Exercise instructions:
Copy the records below word for word, leaving out nothing.

Data extracts:
========================================================================

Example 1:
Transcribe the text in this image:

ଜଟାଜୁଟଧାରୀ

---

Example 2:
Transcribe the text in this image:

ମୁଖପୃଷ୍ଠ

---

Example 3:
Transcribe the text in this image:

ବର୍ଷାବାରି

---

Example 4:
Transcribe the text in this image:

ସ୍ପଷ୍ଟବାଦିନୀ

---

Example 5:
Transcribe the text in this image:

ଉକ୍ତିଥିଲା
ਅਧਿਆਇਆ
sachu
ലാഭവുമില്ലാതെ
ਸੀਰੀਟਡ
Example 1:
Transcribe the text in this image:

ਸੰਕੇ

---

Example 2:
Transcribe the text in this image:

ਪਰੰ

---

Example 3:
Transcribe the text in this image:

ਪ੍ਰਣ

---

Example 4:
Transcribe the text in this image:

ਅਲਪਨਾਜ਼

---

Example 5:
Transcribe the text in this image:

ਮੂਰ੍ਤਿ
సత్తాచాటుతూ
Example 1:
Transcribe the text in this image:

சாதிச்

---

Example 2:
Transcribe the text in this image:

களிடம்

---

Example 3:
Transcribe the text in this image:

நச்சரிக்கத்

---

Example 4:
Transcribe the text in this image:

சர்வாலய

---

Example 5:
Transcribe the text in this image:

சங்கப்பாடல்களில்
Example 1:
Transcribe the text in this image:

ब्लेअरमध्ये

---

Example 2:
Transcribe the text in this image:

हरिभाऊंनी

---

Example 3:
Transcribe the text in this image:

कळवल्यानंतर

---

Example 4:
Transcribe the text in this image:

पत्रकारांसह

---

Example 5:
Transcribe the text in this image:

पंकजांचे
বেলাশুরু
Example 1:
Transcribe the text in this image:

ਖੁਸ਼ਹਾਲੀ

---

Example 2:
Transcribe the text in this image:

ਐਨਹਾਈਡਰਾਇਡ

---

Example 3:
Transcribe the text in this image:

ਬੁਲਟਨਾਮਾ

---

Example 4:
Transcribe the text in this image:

========================================================================

Output of the task:
Example 1:
Transcribe the text in this image:

ଜଟାଜୁଟଧାରୀ

---

Example 2:
Transcribe the text in this image:

ମୁଖପୃଷ୍ଠ

---

Example 3:
Transcribe the text in this image:

ବର୍ଷାବାରି

---

Example 4:
Transcribe the text in this image:

ସ୍ପଷ୍ଟବାଦିନୀ

---

Example 5:
Transcribe the text in this image:

ଉକ୍ତିଥିଲା
ਅਧਿਆਇਆ
sachu
ലാഭവുമില്ലാതെ
ਸੀਰੀਟਡ
Example 1:
Transcribe the text in this image:

ਸੰਕੇ

---

Example 2:
Transcribe the text in this image:

ਪਰੰ

---

Example 3:
Transcribe the text in this image:

ਪ੍ਰਣ

---

Example 4:
Transcribe the text in this image:

ਅਲਪਨਾਜ਼

---

Example 5:
Transcribe the text in this image:

ਮੂਰ੍ਤਿ
సత్తాచాటుతూ
Example 1:
Transcribe the text in this image:

சாதிச்

---

Example 2:
Transcribe the text in this image:

களிடம்

---

Example 3:
Transcribe the text in this image:

நச்சரிக்கத்

---

Example 4:
Transcribe the text in this image:

சர்வாலய

---

Example 5:
Transcribe the text in this image:

சங்கப்பாடல்களில்
Example 1:
Transcribe the text in this image:

ब्लेअरमध्ये

---

Example 2:
Transcribe the text in this image:

हरिभाऊंनी

---

Example 3:
Transcribe the text in this image:

कळवल्यानंतर

---

Example 4:
Transcribe the text in this image:

पत्रकारांसह

---

Example 5:
Transcribe the text in this image:

पंकजांचे
বেলাশুরু
Example 1:
Transcribe the text in this image:

ਖੁਸ਼ਹਾਲੀ

---

Example 2:
Transcribe the text in this image:

ਐਨਹਾਈਡਰਾਇਡ

---

Example 3:
Transcribe the text in this image:

ਬੁਲਟਨਾਮਾ

---

Example 4:
Transcribe the text in this image:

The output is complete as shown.